OpenAI's shared samples showcase how Age of Learning utilises Voice Engine to produce pre-scripted voice-overs and generate "real-time, personalised responses" for students using GPT-4.

The technology, which OpenAI started developing in late 2022, has already been used to create preset voices for its text-to-speech API and the Read Aloud feature in ChatGPT. Jeff Harris from OpenAI's Voice Engine product team revealed in a TechCrunch interview that the model was trained using a combination of licensed and publicly sourced data. However, OpenAI plans to limit access to about 10 developers.

The field of AI text-to-audio generation continues to evolve, with companies like Podcastle and ElevenLabs focusing on AI voice cloning technology. These advancements, however, raise ethical questions, as explored by the Vergecast last year.

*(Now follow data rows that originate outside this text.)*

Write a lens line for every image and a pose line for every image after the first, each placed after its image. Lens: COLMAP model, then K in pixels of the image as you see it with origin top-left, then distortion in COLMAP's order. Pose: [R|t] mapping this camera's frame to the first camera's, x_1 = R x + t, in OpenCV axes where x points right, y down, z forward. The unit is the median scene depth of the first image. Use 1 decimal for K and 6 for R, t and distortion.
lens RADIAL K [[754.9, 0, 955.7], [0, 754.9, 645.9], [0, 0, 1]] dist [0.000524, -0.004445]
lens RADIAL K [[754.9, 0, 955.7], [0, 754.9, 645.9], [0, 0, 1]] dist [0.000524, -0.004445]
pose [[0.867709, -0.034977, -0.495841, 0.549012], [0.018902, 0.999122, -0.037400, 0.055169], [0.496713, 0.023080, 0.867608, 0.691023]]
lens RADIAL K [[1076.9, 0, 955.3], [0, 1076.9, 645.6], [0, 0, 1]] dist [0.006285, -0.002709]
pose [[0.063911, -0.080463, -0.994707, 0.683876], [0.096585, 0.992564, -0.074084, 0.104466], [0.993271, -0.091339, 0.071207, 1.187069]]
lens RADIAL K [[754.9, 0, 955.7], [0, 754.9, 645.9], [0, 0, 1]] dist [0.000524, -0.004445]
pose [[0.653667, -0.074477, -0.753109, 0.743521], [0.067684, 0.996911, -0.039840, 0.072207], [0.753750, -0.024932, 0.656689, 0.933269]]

Concurrently, the US government is addressing the unethical uses of AI voice technology. For instance, the Federal Communications Commission recently prohibited AI voice-based robocalls, such as those mimicking President Joe Biden.

OpenAI has established strict usage policies for its partners. These include prohibitions against using Voice Generation for impersonation without consent, mandates for explicit permission from the voice sample's source, limitations on user-generated voices, and the requirement to inform listeners that the voices are AI-generated. Additionally, OpenAI has incorporated watermarking in the audio for traceability and monitors usage.

To mitigate potential risks, OpenAI suggests various measures like phasing out voice authentication for banking, establishing policies for voice use in AI, educating about AI deepfakes, and creating systems to track AI-generated content.